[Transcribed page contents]
■ ■ ■ ■ ■

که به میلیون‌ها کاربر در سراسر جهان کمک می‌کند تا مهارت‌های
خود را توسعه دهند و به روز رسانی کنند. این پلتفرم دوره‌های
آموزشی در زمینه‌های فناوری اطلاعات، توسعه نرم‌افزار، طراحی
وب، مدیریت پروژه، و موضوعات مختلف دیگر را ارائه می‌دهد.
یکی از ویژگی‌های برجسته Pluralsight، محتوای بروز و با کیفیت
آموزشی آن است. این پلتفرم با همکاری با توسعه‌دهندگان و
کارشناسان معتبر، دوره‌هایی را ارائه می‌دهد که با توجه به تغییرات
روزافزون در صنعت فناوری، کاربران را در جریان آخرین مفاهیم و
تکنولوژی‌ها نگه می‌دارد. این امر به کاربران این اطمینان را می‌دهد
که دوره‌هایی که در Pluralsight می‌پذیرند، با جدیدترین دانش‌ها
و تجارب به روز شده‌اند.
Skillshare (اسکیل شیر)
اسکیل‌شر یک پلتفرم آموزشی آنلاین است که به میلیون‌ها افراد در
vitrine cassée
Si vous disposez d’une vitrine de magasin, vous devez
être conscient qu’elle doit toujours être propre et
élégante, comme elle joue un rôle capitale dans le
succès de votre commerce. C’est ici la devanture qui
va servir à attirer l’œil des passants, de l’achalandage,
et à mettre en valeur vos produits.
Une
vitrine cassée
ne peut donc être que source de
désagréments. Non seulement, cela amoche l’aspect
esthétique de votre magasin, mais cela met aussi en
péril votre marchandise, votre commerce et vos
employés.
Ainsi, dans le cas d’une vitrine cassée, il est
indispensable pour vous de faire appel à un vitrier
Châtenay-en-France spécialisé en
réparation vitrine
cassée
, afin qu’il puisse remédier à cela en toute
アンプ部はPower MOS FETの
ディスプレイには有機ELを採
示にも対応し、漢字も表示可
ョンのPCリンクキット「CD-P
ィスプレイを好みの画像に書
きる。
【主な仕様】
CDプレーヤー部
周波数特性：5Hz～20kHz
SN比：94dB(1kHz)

■ ■ ■ ■ ■

**Required work**
Count how many lines in the data above include the string "cassée", and write only that number.

**Response box**
4